Jumat, 30 Agustus 2013

Sang Jendela Fajar

pagi ini terasa aneh... jendela fajarku tak mau tertutup... ulu hatiku seperti bergejolak... yah.. sungguh menyiksa... jendela fajar ini.. tatapannya kosong,, tak berarti sama sekali... dia mengeluarkan airnya ketika dia tak kuat menahan deritanya sendiri... dia berharap bisa buta... agar dia tak melihat pembunuh yang menyakiti dan membuatnya menderita di setiap detak jantungnya,,

sekuatnya hati dilandai badai persoalan... sekuatnya jiwa diremukkan keangkuhan... pasti dia akan mati.. batang hidup terasa goyah... kertakan gigi merongrong kian kemari... ada apa ini? apakah aku bisa bertahan? aku berharap bisa... namun aku tak mengapa... hati ini.. selalu tak kuat... kerapuhannya membuat jendela fajar terus basah... sekali... dua kali... hingga ketiga kali... jendela fajar menseka air kesedihannya... namun sebanyak apapun dia menyekanya... dia tau.. bahwa dia masih amat sedih...
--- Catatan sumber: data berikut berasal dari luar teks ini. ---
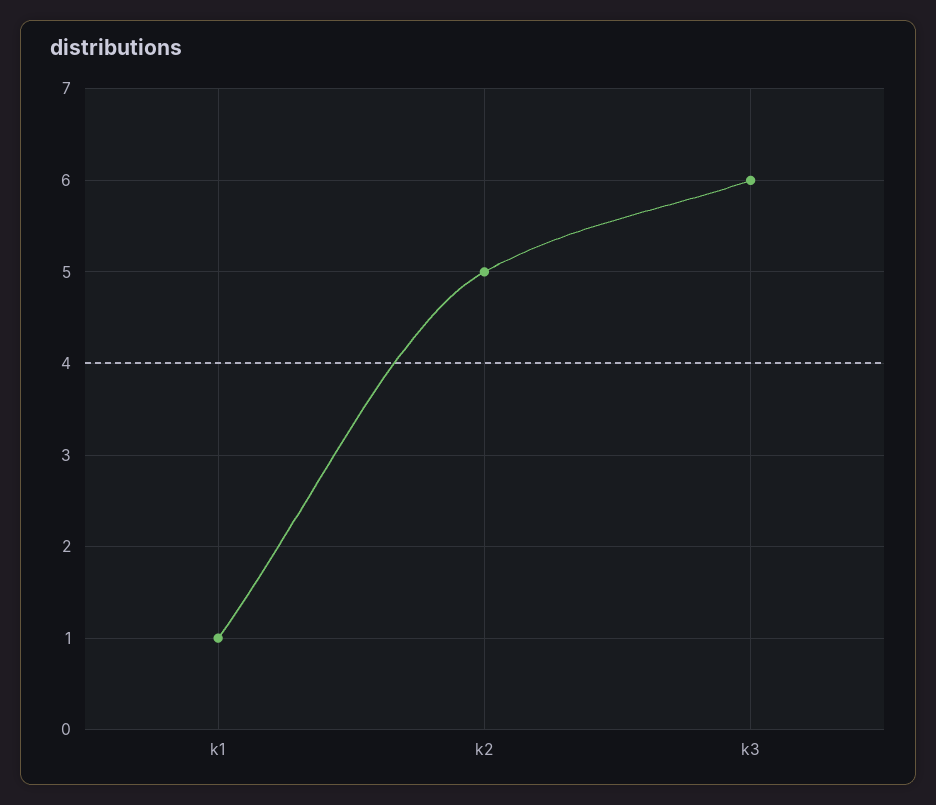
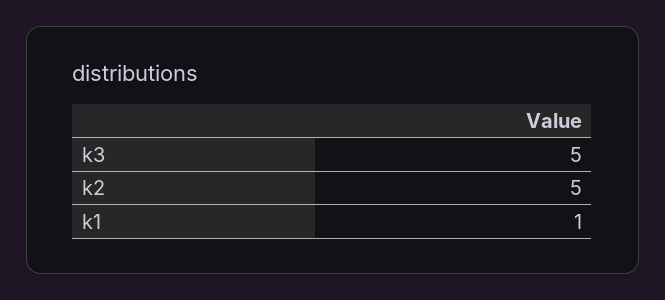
  {
    "k1": 1,
    "k2": 5,
-   "k3": 6
+   "k3": 5
  }

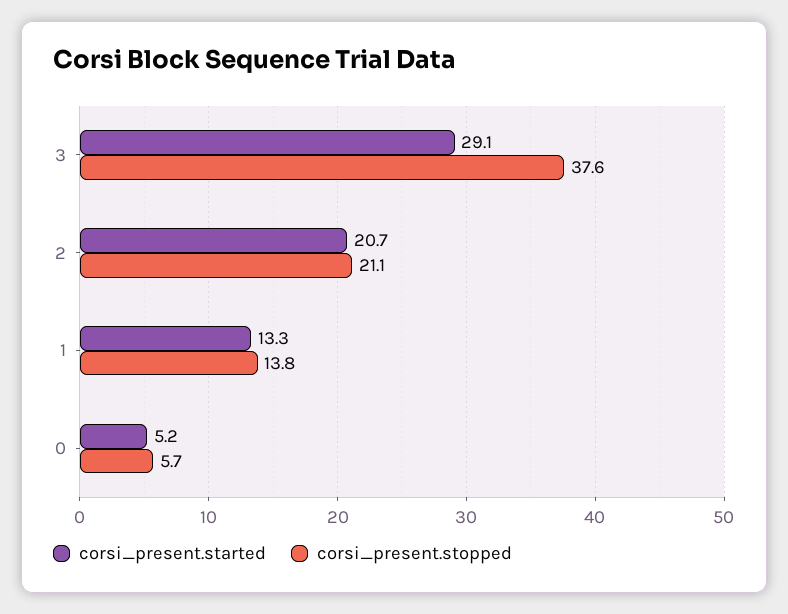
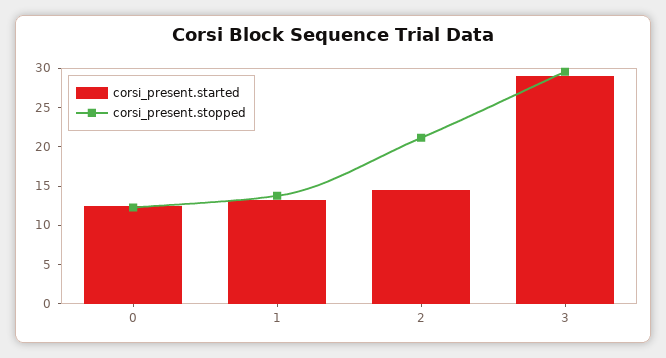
  {
    "corsi_present.started": {
      "3": 29.1,
-     "2": 20.7,
+     "2": 15,
      "1": 13.3,
-     "0": 5.2
+     "0": 12.5
    },
    "corsi_present.stopped": {
-     "3": 37.6,
+     "3": 30,
      "2": 21.1,
      "1": 13.8,
-     "0": 5.7
+     "0": 12.5
    }
  }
senyum dan tawa yang jadi kegemilangan mentari kini kian pudar... seperti mentari yang meninggalkan singgasananya... aku berharap.. dan selalu berharap bisa bertahan... tapi aku tak mengerti kenapa aku serapuh ini... aku tak bisa lagi menjadi yang dulu.. entahlah... aku tak mengerti... dan tetap tidak mengerti...

sekian lama... yah mungkin 18 tahun... aku berusaha menyuntai senyum kecil menjadi senyum yang gemilang... bermimpi membuat 1001 senyuman namun mengorbankan 2001 senyuman kecil miliknya... dia mengerti arti kebahagian.. dia tak ingin ada kesedihan.. namun dunia selalu menggoreskan bara api di senyumnya.. membuat dia merongrong kepanasan... membuat dia menangis kepedihan... pernah dia bertanya... lukakah ini? beratkah semua ini? ataukah dosa yang kulakukan ini?... tapi sebanyak apapun pertanyaan itu... dia tetapp tak mendapat jawaban.. dan di kebingungannya,,, dia menunggu,. menunggu,,, dan masih menunggu... datangnya senyuman abadi yang menghilangkan segala kesesakan yang menghimpit dirinya.. dan jika senyuman itu datang... dia berjanji kalau dia akan mempertahankan senyuman itu... hingga nanti... kelak di suatu saat tidak ada lagi yang dapat membuat jendela fajar mengeluarkan air kesedihan.. yah... inginnya satu... tetap... dan tetap menjaga segalanya dengan sisa senyuman yang telah tergores bara api panas yang menyiksa.